Exact copies of the lines from the line containing "Силовая броня из Warhammer 40,000" through the last line of the entries below are the whole answer.

(Extracted page text data)
=== Section Start ===
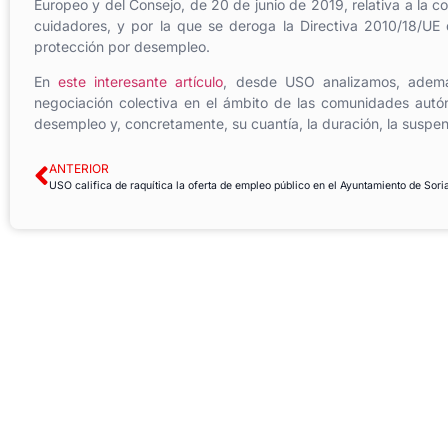
Europeo y del Consejo, de 20 de junio de 2019, relativa a la conc
cuidadores, y por la que se deroga la Directiva 2010/18/UE de
protección por desempleo.
En
este interesante artículo
, desde USO analizamos, además
negociación colectiva en el ámbito de las comunidades autón
desempleo y, concretamente, su cuantía, la duración, la suspen
ANTERIOR
USO califica de raquítica la oferta de empleo público en el Ayuntamiento de Sori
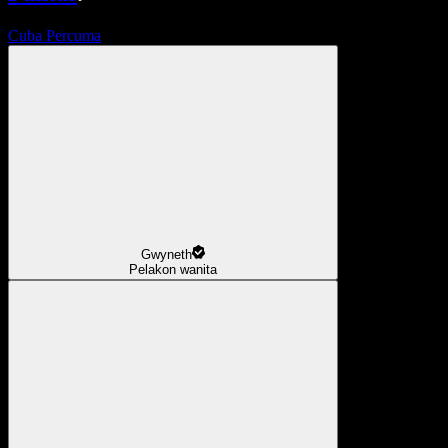
Cuba Percuma
Gwyneth
Pelakon wanita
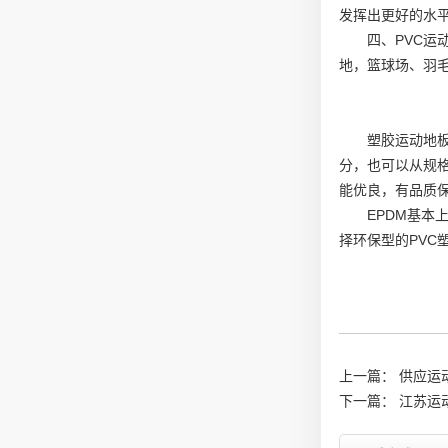
发挥出更好的水
四、PVC运
地，篮球场、羽
塑胶运动地
分，也可以从规
能优良，有品质
EPDM基
择环保型的PVC
上一篇：
供应运
下一篇：
江苏运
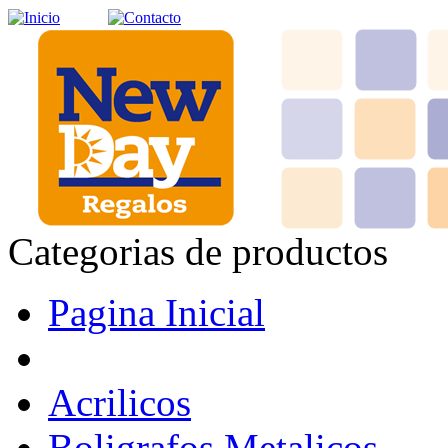
Categorias de productos
Pagina Inicial
Acrilicos
Boligrafos Metalicos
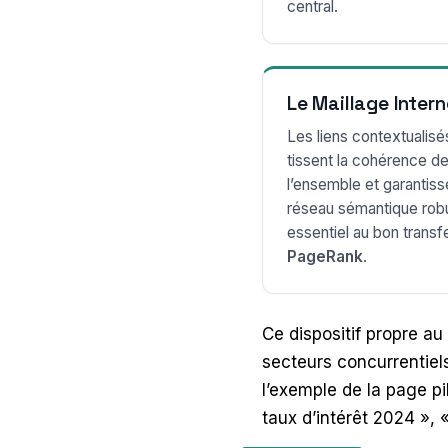
central.
Le Maillage Intern
Les liens contextualisé
tissent la cohérence d
l’ensemble et garantiss
réseau sémantique rob
essentiel au bon transf
PageRank
.
Ce dispositif propre au
secteurs concurrentie
l’exemple de la page pi
taux d’intérêt 2024 », 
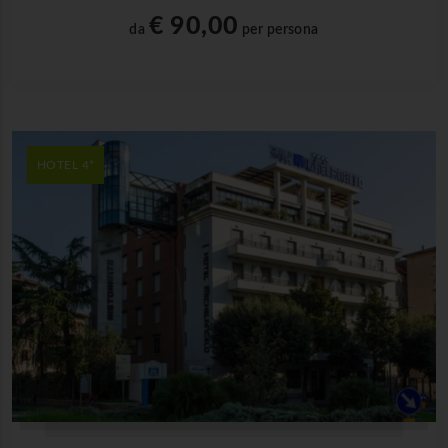
€ 90,00
da
per persona
HOTEL 4*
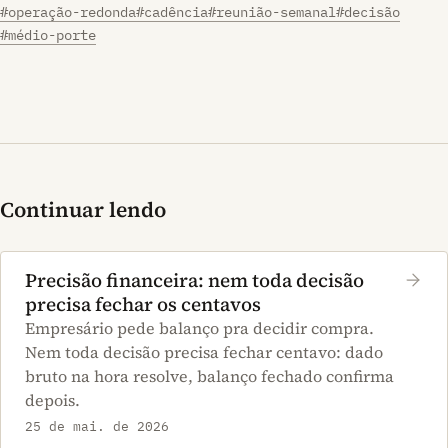
#operação-redonda
#cadência
#reunião-semanal
#decisão
#médio-porte
Continuar lendo
Precisão financeira: nem toda decisão
precisa fechar os centavos
Empresário pede balanço pra decidir compra.
Nem toda decisão precisa fechar centavo: dado
bruto na hora resolve, balanço fechado confirma
depois.
25 de mai. de 2026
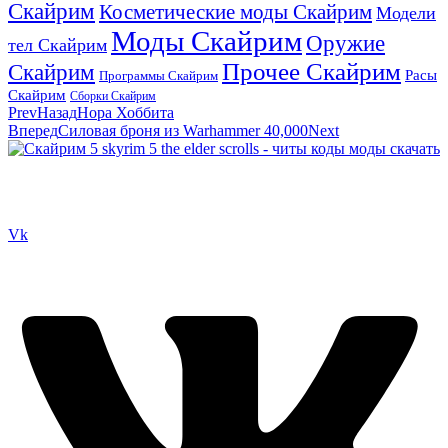
Скайрим
Косметические моды Скайрим
Модели
Моды Скайрим
Оружие
тел Скайрим
Прочее Скайрим
Скайрим
Расы
Программы Скайрим
Скайрим
Сборки Скайрим
Prev
Назад
Нора Хоббита
Вперед
Силовая броня из Warhammer 40,000
Next
Сайт посвящен игре Скайрим 5 Skyrim 5 The Elder Scrolls и на
нем вы всегда сможете читы коды моды
Vk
=== Section End ===
• [Your solution]
Силовая броня из Warhammer 40,000
Next
Сайт посвящен игре Скайрим 5 Skyrim 5 The Elder Scrolls и на
нем вы всегда сможете читы коды моды
Vk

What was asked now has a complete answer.